Wenn ein Arbeit­neh­mer aus der Fir­ma aus­schei­det, dann wird oft gefragt, was mit dem Foto auf der Web­sei­te ist. Grund­sätz­lich muss der Arbeit­ge­ber das Foto ent­fer­nen, wenn sie abge­bil­det Per­son nicht mehr für den Betrieb arbei­tet. Es gibt aber unter­schied­li­che Pflich­ten für den Arbeit­ge­ber, die davon abhän­gen, in wel­chem Kon­text das Foto stand.  Denn man muss unter­schei­den, ob es sich um ein all­ge­mei­nes Foto zu Wer­be- oder Reprä­sen­ta­ti­ons­zwe­cken für das Unter­neh­men ist oder ganz kon­kret auf die indi­vi­du­el­le Per­son des Arbeit­neh­mers Bezug nimmt.

Han­delt es sich um ein Foto, dass als Deko­ra­ti­on auf der Home­page gedacht ist, dann muss der Arbeit­ge­ber nicht sofort das Bild ent­fer­nen. Erst wenn die abge­bil­de­te Per­son den ehe­ma­li­gen Arbeit­ge­ber auf­for­dert, das Bild zu ent­fer­nen und der die­ser dar­auf hin nicht tätig wird, soll­te ein Rechts­an­walt ein­ge­schal­tet wer­den.

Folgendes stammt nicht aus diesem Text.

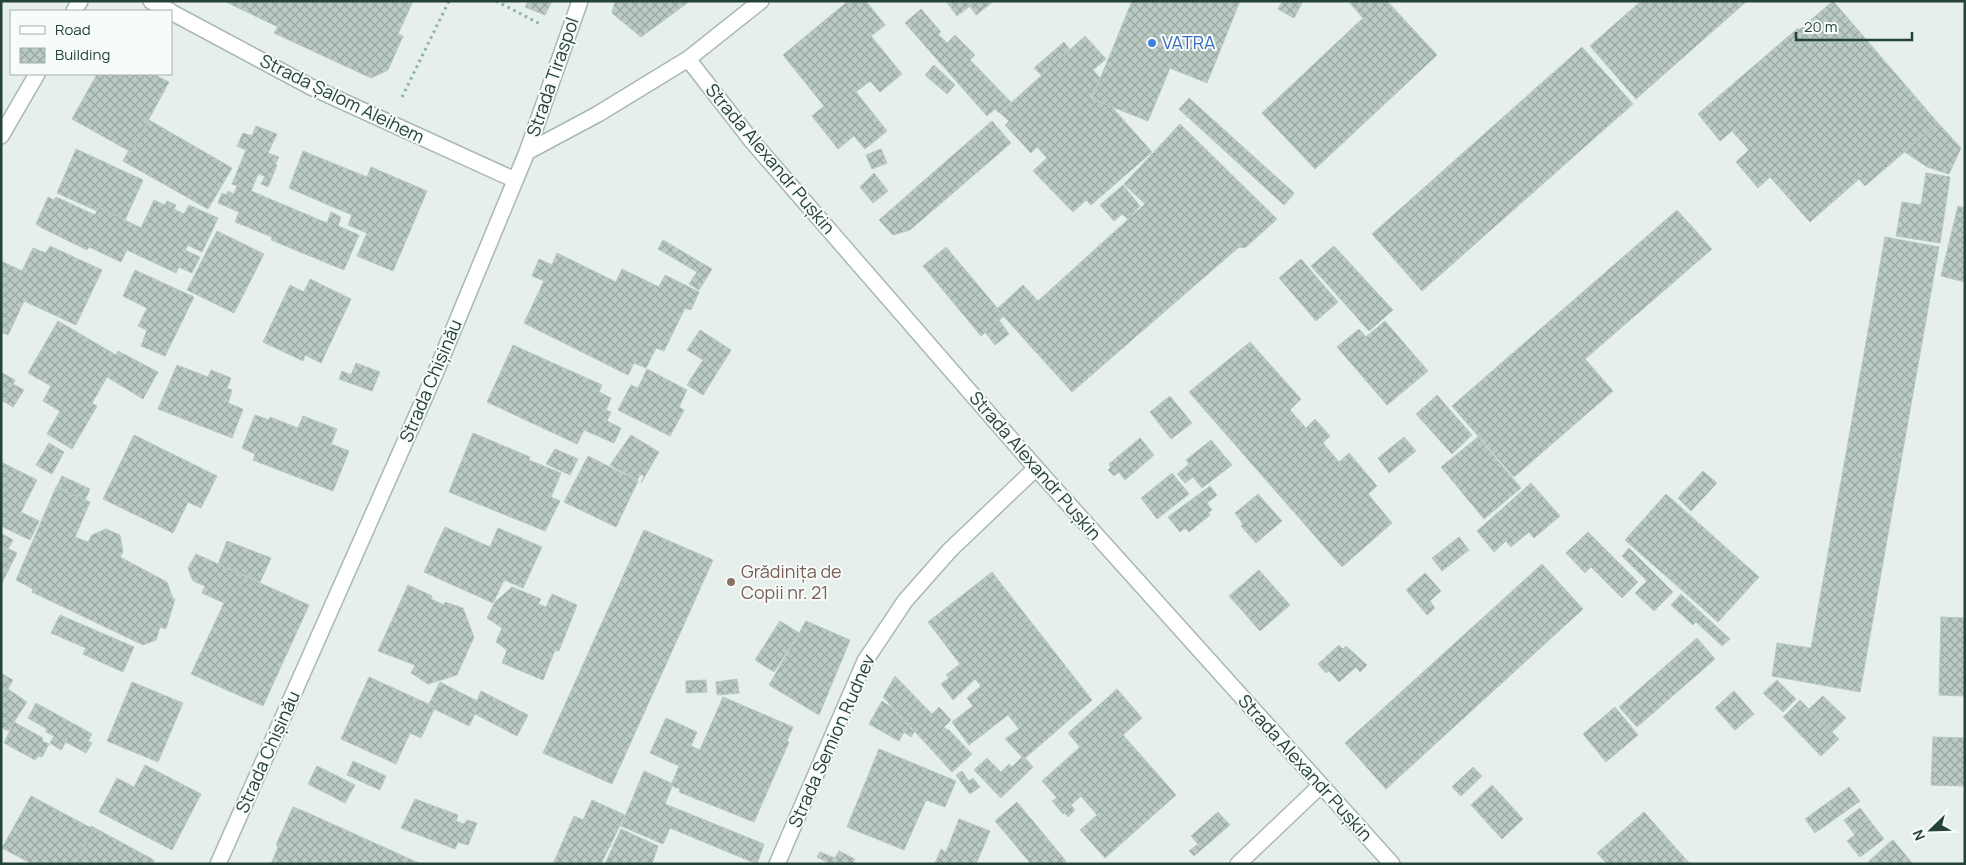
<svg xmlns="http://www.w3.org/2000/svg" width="1966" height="865" viewBox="0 0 1966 865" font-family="Manrope,sans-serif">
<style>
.building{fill:url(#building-cross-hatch);stroke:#b8c9c2}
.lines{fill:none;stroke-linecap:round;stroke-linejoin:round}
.minor-casing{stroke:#a8b8b2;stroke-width:18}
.path{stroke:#86b3a5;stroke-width:3;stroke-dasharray:2.5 4;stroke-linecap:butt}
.minor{stroke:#fff;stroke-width:15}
.shop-dot{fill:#3f7fe0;stroke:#f7fbf9;stroke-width:2}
.education-dot{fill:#8d6e63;stroke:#f7fbf9;stroke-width:2}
.labels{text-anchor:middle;stroke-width:4;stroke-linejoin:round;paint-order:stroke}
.shop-label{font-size:18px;fill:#366cbe;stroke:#f7fbf9;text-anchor:start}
.street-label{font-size:18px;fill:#24423a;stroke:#f7fbf9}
.education-label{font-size:18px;fill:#785e54;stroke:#f7fbf9;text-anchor:start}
</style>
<defs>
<pattern id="building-cross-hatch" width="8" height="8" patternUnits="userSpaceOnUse" patternTransform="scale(1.25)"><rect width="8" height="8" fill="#bbcac4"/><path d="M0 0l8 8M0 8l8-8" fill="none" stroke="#98a6a0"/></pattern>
</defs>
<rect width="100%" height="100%" fill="#e6efeb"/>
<!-- building -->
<path class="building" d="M 224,1 L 413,1 L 398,34 L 403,36 L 388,70 L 371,78 L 274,33 L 278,27 Z
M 528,1 L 552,1 L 545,15 L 525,7 Z
M 615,1 L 690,1 L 641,37 L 612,13 Z
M 848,1 L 866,1 L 885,25 L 871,36 L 902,74 L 880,92 L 870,81 L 856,92 L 887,131 L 865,149 L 854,136 L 838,149 L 812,116 L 824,106 L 783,55 Z
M 946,1 L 994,1 L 976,15 L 970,6 L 957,16 Z
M 1132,1 L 1240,1 L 1207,83 L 1170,68 L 1148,121 L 1092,99 Z
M 1283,1 L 1303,1 L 1294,18 L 1278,9 Z
M 1348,1 L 1387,1 L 1437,55 L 1315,169 L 1262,113 L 1363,18 Z
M 1641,1 L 1747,1 L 1636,99 L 1590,46 Z
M 1833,1 L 1938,123 L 1865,186 L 1859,179 L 1810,222 L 1770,177 L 1758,188 L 1736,162 L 1749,150 L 1732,131 L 1720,141 L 1698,114 L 1798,28 L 1799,30 Z
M 921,9 L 941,32 L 938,34 L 947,43 L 955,35 L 975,55 L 970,60 L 1011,102 L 999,113 L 995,109 L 987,116 L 905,23 Z
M 1085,36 L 1106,59 L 1093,70 L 1100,78 L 1091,98 L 1111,106 L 1152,152 L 1091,205 L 1086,200 L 1073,212 L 1033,171 L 1047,158 L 1037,147 L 1031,153 L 1005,125 L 1009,121 L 1000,113 Z
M 1064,42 L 1070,50 L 1041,75 L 1034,68 Z
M 1582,47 L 1633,104 L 1422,291 L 1372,234 Z
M 934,65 L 955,85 L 947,94 L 925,75 Z
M 97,74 L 153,74 L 169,82 L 131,152 L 72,119 Z
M 1189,98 L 1293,192 L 1294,194 L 1284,205 L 1179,109 Z
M 149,120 L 232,168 L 208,209 L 123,161 L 129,150 L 131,152 Z
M 992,121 L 1011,143 L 910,230 L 893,235 L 879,220 Z
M 1938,123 L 1961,148 L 1949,174 L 1927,167 L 1905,152 Z
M 1180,124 L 1277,219 L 1245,248 L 1239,247 L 1072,392 L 997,309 L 1023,285 L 1038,301 L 1145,204 L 1124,184 Z
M 256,126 L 277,134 L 268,153 L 279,157 L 275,165 L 277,165 L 268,187 L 261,184 L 265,176 L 258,174 L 251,191 L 327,223 L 331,212 L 341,217 L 338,226 L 359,235 L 344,270 L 271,240 L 272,237 L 235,222 L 239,212 L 218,203 L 222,193 L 226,195 L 228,191 L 234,194 L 237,186 L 232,184 L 246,150 L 237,146 L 243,133 L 252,136 Z
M 76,149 L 143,180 L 125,220 L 99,207 L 97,211 L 57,193 Z
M 881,149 L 887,163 L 872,169 L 866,155 Z
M 303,151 L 367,177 L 371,167 L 427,191 L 393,271 L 357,256 L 367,233 L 348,225 L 352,215 L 289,188 Z
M 874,173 L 888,191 L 873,203 L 860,187 Z
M 1926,173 L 1950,177 L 1940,243 L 1896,236 L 1902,202 L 1921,205 Z
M 1123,185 L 1140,206 L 1128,219 L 1122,214 L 1114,221 L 1100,205 Z
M 48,197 L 54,200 L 56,197 L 95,215 L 99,207 L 141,228 L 154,200 L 165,205 L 167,201 L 176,205 L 174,209 L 184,214 L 189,205 L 218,218 L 202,252 L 188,245 L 185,250 L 200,257 L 192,273 L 179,267 L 176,273 L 127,250 L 121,262 L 89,247 L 87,250 L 42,228 L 36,224 Z
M 1958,206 L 1965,208 L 1965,282 L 1941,276 Z
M 1677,210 L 1712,249 L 1585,359 L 1613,391 L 1514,477 L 1452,406 Z
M 217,231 L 264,254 L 234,313 L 187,290 Z
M 1885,237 L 1939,247 L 1860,692 L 1772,676 L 1777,643 L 1811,648 Z
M 663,240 L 712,269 L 699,290 L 689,284 L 697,272 L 658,249 Z
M 50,246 L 102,270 L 76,325 L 24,301 L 8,335 L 1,332 L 1,261 L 22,271 L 33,248 L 46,253 Z
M 1334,246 L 1393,310 L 1369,331 L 1311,266 Z
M 946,247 L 1004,316 L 981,336 L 923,266 Z
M 557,253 L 616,282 L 622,269 L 659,287 L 665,275 L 699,292 L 691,310 L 685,308 L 664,351 L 656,348 L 646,368 L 634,363 L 628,375 L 524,323 L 544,281 L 532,276 L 539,259 L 552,265 Z
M 1301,259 L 1338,302 L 1316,321 L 1279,278 Z
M 135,270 L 194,297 L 165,356 L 141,346 L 147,330 L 138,326 L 147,308 L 123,296 Z
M 310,279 L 351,299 L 321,363 L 305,355 L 303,361 L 263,342 L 290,285 L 304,292 Z
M 999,320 L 1009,334 L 995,345 L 985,332 Z
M 58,321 L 116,355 L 118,351 L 158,372 L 143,399 L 107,377 L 92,403 L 97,406 L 72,449 L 47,434 L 60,411 L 43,401 L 51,386 L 28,373 Z
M 1385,321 L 1428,371 L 1387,405 L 1337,347 L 1359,329 L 1366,337 Z
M 700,330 L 731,350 L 703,395 L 687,385 L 703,360 L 687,350 Z
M 1250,342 L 1301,399 L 1290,410 L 1306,428 L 1315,419 L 1330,436 L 1323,443 L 1339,462 L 1349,453 L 1377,486 L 1368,494 L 1392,523 L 1342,567 L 1189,392 Z
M 513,345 L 602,385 L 599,392 L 611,398 L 606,410 L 611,412 L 607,421 L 621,428 L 614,443 L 584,430 L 577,444 L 487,402 Z
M 356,363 L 380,372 L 372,391 L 339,379 L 342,371 L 351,375 Z
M 177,365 L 208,377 L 211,370 L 231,378 L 227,388 L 232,390 L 228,403 L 243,409 L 232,438 L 158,409 Z
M 647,369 L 687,390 L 679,407 L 684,410 L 670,436 L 618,410 L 631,385 L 638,388 Z
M 1,372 L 15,380 L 13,384 L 24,390 L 13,407 L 3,401 L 1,405 Z
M 1437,395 L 1472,435 L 1452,454 L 1416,414 Z
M 1170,396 L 1192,423 L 1171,439 L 1150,412 Z
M 255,415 L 269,420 L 270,417 L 298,428 L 303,416 L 337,429 L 331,444 L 349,451 L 333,491 L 253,460 L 255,454 L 242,448 Z
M 473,433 L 530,457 L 529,460 L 561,473 L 551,497 L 560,501 L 545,531 L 449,492 Z
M 134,435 L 217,476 L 201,508 L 188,502 L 173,533 L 103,499 Z
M 631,435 L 659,452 L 641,483 L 644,476 L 641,474 L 637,480 L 610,465 Z
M 1404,437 L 1416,451 L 1389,473 L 1378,458 Z
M 1478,437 L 1521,488 L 1484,519 L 1441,467 Z
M 1140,438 L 1154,455 L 1125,480 L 1119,472 L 1114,476 L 1108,470 L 1111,467 L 1109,464 Z
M 1211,440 L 1232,465 L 1202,488 L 1193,477 L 1185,483 L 1177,474 L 1189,464 L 1186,460 Z
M 49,443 L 64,452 L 52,474 L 36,465 Z
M 555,449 L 578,459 L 570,475 L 546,464 Z
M 588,456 L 638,481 L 616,527 L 564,502 Z
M 1,462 L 37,480 L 21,512 L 39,521 L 30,540 L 1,526 Z
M 1703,471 L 1717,483 L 1691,511 L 1678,498 Z
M 1172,473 L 1189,494 L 1157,519 L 1141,498 Z
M 62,476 L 90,489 L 85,500 L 56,488 Z
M 1531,483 L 1560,516 L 1534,538 L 1529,532 L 1511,547 L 1506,541 L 1494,552 L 1477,531 Z
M 1210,486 L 1217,495 L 1207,503 L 1212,510 L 1208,513 L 1210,515 L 1189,532 L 1185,528 L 1180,532 L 1168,517 Z
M 56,487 L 90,502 L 75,537 L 88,542 L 92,535 L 106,529 L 120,535 L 123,552 L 120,557 L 167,582 L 173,599 L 175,599 L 166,629 L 160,627 L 156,640 L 143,645 L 32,592 L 33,589 L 16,580 Z
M 1258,494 L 1282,521 L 1256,543 L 1241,526 L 1243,524 L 1235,513 Z
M 1666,494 L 1759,577 L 1718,622 L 1625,540 Z
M 445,527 L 490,547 L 498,528 L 542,547 L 523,588 L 504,580 L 493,603 L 424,572 Z
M 644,530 L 713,560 L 612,784 L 543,753 Z
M 1588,532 L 1638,582 L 1622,598 L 1591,567 L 1585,573 L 1566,553 Z
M 1,533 L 13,540 L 8,549 L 1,545 Z
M 1459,537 L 1469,550 L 1442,571 L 1432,558 Z
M 227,541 L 271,558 L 260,582 L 218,564 Z
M 1,545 L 17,553 L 1,585 Z
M 1629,548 L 1673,592 L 1654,611 L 1635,593 L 1647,581 L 1622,556 Z
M 196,554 L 309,605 L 263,706 L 191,674 L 224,603 L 202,593 L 205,586 L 193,581 L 188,568 Z
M 1542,564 L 1583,609 L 1386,789 L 1345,743 Z
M 1259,570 L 1290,605 L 1260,631 L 1229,596 Z
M 992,572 L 1092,700 L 1024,759 L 1005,739 L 1019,729 L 1008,715 L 969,745 L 952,722 L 973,706 L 967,698 L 981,686 L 975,679 L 953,700 L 941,684 L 949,678 L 946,675 L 960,664 L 928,622 Z
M 1425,573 L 1441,591 L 1430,601 L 1435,608 L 1427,615 L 1406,590 Z
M 408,585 L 432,596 L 431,599 L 444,605 L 445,602 L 463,608 L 474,637 L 457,675 L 428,684 L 411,673 L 415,665 L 378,651 Z
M 512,587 L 541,599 L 538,604 L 546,607 L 552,594 L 577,605 L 559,651 L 555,650 L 543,680 L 502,663 L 507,650 L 496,642 L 502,628 L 487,618 L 495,602 Z
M 1681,594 L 1730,639 L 1722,646 L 1696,622 L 1693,625 L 1671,605 Z
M 60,615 L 134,647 L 123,672 L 83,654 L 86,648 L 51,633 Z
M 1941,617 L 1965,618 L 1965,696 L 1939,695 Z
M 780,621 L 799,633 L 774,672 L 755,660 Z
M 806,621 L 850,640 L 819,715 L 769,685 Z
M 1697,638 L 1715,659 L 1637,727 L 1619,707 Z
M 1339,645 L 1343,649 L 1346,646 L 1367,665 L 1360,672 L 1356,667 L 1339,682 L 1329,671 L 1326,673 L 1318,664 Z
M 1,673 L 13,680 L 8,689 L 27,702 L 8,731 L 1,727 Z
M 895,676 L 932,714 L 939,707 L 951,720 L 944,727 L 947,730 L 948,729 L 972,754 L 952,772 L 883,697 Z
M 369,677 L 435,707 L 421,738 L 410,733 L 396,764 L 341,739 Z
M 737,679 L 739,693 L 717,695 L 716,682 Z
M 706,680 L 707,692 L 686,693 L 686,681 Z
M 1777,680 L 1796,699 L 1783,712 L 1763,693 Z
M 132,682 L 183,703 L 158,762 L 107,741 Z
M 440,682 L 477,701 L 481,691 L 528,715 L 517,736 L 475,714 L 469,726 L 434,709 L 435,707 L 429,704 Z
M 1117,689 L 1142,718 L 1123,735 L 1176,795 L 1105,858 L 1080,830 L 1097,815 L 1081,796 L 1071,805 L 1075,810 L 1068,817 L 1065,813 L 1063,814 L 1052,801 L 1057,798 L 1042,781 L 1080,747 L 1068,733 Z
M 1734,691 L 1754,714 L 1735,730 L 1715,708 Z
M 1823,696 L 1846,718 L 1832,732 L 1809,709 Z
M 723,697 L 793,727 L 787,741 L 789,742 L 754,822 L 679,792 L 680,789 L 672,786 L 672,783 L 679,766 L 650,753 L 666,718 L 697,732 L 691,746 L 700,750 Z
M 1800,700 L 1839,739 L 1821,756 L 1783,717 Z
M 882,701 L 891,707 L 914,732 L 911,737 L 904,732 L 899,741 L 869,724 Z
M 36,703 L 92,734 L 88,741 L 92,743 L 86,753 L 66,742 L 61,750 L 50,743 L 54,736 L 46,732 L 47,729 L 28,718 Z
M 1615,707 L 1638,735 L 1606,762 L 1583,734 Z
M 14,722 L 43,738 L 42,741 L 49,744 L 42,757 L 38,756 L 35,760 L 4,743 Z
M 1933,737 L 1965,738 L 1965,786 L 1931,785 Z
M 879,749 L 956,781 L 945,807 L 926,800 L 904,850 L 847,827 Z
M 1022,757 L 1025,758 L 1033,767 L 1001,798 L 974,770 L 987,758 L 1001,772 L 1009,764 L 1012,767 Z
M 353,761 L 386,776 L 380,790 L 347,775 Z
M 145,765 L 201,794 L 172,850 L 99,812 L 117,778 L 134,787 Z
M 317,766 L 355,785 L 345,803 L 308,784 Z
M 1473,767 L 1482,776 L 1461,796 L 1452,787 Z
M 644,771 L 673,784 L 665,804 L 764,844 L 757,864 L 670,828 L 663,844 L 621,826 Z
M 962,771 L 969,781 L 973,778 L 980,787 L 970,794 L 956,775 Z
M 1492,785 L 1523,819 L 1502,839 L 1471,805 Z
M 1849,787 L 1860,801 L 1815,833 L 1805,819 Z
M 31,796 L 93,829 L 75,864 L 32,864 L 2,848 Z
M 415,799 L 458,815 L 456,821 L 464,824 L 467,820 L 477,823 L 468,845 L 458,842 L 455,849 L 401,828 Z
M 592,800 L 625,815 L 601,864 L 553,864 L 574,816 L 583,820 Z
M 1017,802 L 1066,861 L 1063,864 L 1031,864 L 995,821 Z
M 293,807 L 308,813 L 421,864 L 271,864 L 278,847 L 276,845 Z
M 1860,808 L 1884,839 L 1860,857 L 1847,841 L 1855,835 L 1844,820 Z
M 1218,812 L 1230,825 L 1194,856 L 1189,851 L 1198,844 L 1191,836 Z
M 1644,812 L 1690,864 L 1607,864 L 1597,853 Z
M 959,819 L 990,831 L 976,864 L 929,864 L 935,863 L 941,849 L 946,852 Z
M 91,826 L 154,860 L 153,864 L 75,864 L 93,829 L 90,828 Z
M 621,829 L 658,846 L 652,864 L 641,862 L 641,864 L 605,864 Z
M 1893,840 L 1913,864 L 1866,864 L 1890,842 Z
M 839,851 L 855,859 L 853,862 L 856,864 L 831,864 L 817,857 L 820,852 L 835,858 Z"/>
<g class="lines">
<!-- minor casing -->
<g class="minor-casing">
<path id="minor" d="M 151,1 L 170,11
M 74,11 L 80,1
M 171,12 L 311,87 L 515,180
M 688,59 L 751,140 L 1036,468 L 1392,864
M 1,136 L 37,74
M 527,152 L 598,114 L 688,59 L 761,1
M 218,864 L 435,374 L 527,152 L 580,1
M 777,864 L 865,661 L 905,601 L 950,550 L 1036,468
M 1238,864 L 1320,786"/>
</g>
<!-- path -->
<path class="path" d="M 496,1 L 542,25
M 402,97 L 449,1"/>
<!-- minor -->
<use href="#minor" class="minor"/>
</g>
<!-- markers -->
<circle class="shop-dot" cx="1152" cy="43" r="5"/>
<circle class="education-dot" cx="731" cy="582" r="5"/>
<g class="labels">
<!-- shop labels -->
<g class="shop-label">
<text x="1162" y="49">VATRA</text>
</g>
<!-- street labels -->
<g class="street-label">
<text transform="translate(553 77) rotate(-71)" y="6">Strada Tiraspol</text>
<text transform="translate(342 99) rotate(26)" y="6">Strada Șalom Aleihem</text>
<text transform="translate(770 159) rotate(50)" y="6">Strada Alexandr Pușkin</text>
<text transform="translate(431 381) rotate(-67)" y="6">Strada Chișinău</text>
<text transform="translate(1035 466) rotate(49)" y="6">Strada Alexandr Pușkin</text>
<text transform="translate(832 741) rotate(-66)" y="6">Strada Semion Rudnev</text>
<text transform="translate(268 752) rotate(-66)" y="6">Strada Chișinău</text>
<text transform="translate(1305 768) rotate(48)" y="6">Strada Alexandr Pușkin</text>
</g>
<!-- education labels -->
<g class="education-label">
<text x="741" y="578">Grădinița de<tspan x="741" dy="21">Copii nr. 21</tspan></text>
</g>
</g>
<!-- border -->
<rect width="1966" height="865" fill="none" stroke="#24423a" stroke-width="5"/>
<!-- legend -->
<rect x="10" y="10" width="162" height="65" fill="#f7fbf9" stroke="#a3b1ad"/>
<rect x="20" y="26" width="25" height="8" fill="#ffffff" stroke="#a3b1ad"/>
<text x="55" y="35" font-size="15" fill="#24423a">Road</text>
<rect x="20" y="48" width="25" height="15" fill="url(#building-cross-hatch)" stroke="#a3b1ad"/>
<text x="55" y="60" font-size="15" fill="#24423a">Building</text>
<!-- north arrow -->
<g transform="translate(1931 830) rotate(247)" stroke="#f7fbf9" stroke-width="4" paint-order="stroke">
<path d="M0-4L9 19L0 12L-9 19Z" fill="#24423a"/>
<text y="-8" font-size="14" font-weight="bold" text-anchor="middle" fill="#24423a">N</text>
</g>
<!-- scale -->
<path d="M1796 32v8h116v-8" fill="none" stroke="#24423a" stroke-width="2.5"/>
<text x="1804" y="32" font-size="15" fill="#24423a" stroke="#f7fbf9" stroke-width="4" paint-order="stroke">20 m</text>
</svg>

Anders sieht die Rechts­la­ge aus, wenn das Foto in einem indi­vi­dua­li­sier­ba­ren Kon­text zu dem ehe­ma­li­gen Arbeit­neh­mer steht, also ganz kon­kret auf die Per­son Bezug genom­men wird (Bsp.: es wird auf die beson­de­re Fach­kom­pe­tenz eines bestimm­ten in der Bran­che bekann­ten Mit­ar­bei­ters abge­stellt). In die­sem Fall ist davon aus­zu­ge­hen, dass das Foto mit Been­di­gung des Arbeits­ver­hält­nis­ses ent­fernt wer­den muss (Lan­des­ar­beits­ge­richt Köln, Beschluss vom 10.07.2009 - 7 Ta 126/09). Dem auf dem Foto abge­bil­de­ten ste­hen dann Unter­las­sungs- und unter Umstän­den auch Scha­dens­er­satz­an­sprü­che zu.